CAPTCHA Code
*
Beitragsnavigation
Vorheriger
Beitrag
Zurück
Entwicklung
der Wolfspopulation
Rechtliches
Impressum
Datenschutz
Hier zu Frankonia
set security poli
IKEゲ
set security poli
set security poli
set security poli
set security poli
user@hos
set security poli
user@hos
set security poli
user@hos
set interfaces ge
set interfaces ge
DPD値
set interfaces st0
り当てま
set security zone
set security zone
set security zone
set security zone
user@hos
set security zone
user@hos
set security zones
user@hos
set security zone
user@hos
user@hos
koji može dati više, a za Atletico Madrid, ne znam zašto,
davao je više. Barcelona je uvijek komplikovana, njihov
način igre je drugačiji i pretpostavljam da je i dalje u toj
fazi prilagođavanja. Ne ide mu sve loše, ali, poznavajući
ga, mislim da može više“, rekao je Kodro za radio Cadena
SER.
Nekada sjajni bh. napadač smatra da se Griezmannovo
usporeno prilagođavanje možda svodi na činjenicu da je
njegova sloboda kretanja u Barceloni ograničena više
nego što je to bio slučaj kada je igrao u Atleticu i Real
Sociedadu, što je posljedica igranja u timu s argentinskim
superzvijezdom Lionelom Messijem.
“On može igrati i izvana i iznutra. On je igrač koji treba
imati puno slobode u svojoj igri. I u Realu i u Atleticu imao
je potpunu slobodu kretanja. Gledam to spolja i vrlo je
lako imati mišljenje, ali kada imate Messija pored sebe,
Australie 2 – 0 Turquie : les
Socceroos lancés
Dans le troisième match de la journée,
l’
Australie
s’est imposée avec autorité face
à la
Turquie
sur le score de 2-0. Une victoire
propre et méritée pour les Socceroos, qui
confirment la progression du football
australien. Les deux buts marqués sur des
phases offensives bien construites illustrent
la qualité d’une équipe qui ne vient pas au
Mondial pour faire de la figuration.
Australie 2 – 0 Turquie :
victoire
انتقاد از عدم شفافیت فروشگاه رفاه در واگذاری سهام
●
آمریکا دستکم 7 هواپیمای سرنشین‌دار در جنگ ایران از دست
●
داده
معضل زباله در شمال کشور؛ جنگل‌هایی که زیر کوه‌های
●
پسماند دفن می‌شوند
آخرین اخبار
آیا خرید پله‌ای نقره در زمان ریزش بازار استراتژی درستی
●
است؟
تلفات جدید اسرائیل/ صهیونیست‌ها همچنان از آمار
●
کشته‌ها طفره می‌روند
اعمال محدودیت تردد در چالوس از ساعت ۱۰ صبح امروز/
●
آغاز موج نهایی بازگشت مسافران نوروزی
┄┄┄┄┄┄┄┄┄┄
» **REQUIREMENT**: Write the data from above out again, exactly.

» **ANSWER FOR THIS EXERCISE**:
CAPTCHA Code
*
Beitragsnavigation
Vorheriger
Beitrag
Zurück
Entwicklung
der Wolfspopulation
Rechtliches
Impressum
Datenschutz
Hier zu Frankonia
set security poli
IKEゲ
set security poli
set security poli
set security poli
set security poli
user@hos
set security poli
user@hos
set security poli
user@hos
set interfaces ge
set interfaces ge
DPD値
set interfaces st0
り当てま
set security zone
set security zone
set security zone
set security zone
user@hos
set security zone
user@hos
set security zones
user@hos
set security zone
user@hos
user@hos
koji može dati više, a za Atletico Madrid, ne znam zašto,
davao je više. Barcelona je uvijek komplikovana, njihov
način igre je drugačiji i pretpostavljam da je i dalje u toj
fazi prilagođavanja. Ne ide mu sve loše, ali, poznavajući
ga, mislim da može više“, rekao je Kodro za radio Cadena
SER.
Nekada sjajni bh. napadač smatra da se Griezmannovo
usporeno prilagođavanje možda svodi na činjenicu da je
njegova sloboda kretanja u Barceloni ograničena više
nego što je to bio slučaj kada je igrao u Atleticu i Real
Sociedadu, što je posljedica igranja u timu s argentinskim
superzvijezdom Lionelom Messijem.
“On može igrati i izvana i iznutra. On je igrač koji treba
imati puno slobode u svojoj igri. I u Realu i u Atleticu imao
je potpunu slobodu kretanja. Gledam to spolja i vrlo je
lako imati mišljenje, ali kada imate Messija pored sebe,
Australie 2 – 0 Turquie : les
Socceroos lancés
Dans le troisième match de la journée,
l’
Australie
s’est imposée avec autorité face
à la
Turquie
sur le score de 2-0. Une victoire
propre et méritée pour les Socceroos, qui
confirment la progression du football
australien. Les deux buts marqués sur des
phases offensives bien construites illustrent
la qualité d’une équipe qui ne vient pas au
Mondial pour faire de la figuration.
Australie 2 – 0 Turquie :
victoire
انتقاد از عدم شفافیت فروشگاه رفاه در واگذاری سهام
●
آمریکا دستکم 7 هواپیمای سرنشین‌دار در جنگ ایران از دست
●
داده
معضل زباله در شمال کشور؛ جنگل‌هایی که زیر کوه‌های
●
پسماند دفن می‌شوند
آخرین اخبار
آیا خرید پله‌ای نقره در زمان ریزش بازار استراتژی درستی
●
است؟
تلفات جدید اسرائیل/ صهیونیست‌ها همچنان از آمار
●
کشته‌ها طفره می‌روند
اعمال محدودیت تردد در چالوس از ساعت ۱۰ صبح امروز/
●
آغاز موج نهایی بازگشت مسافران نوروزی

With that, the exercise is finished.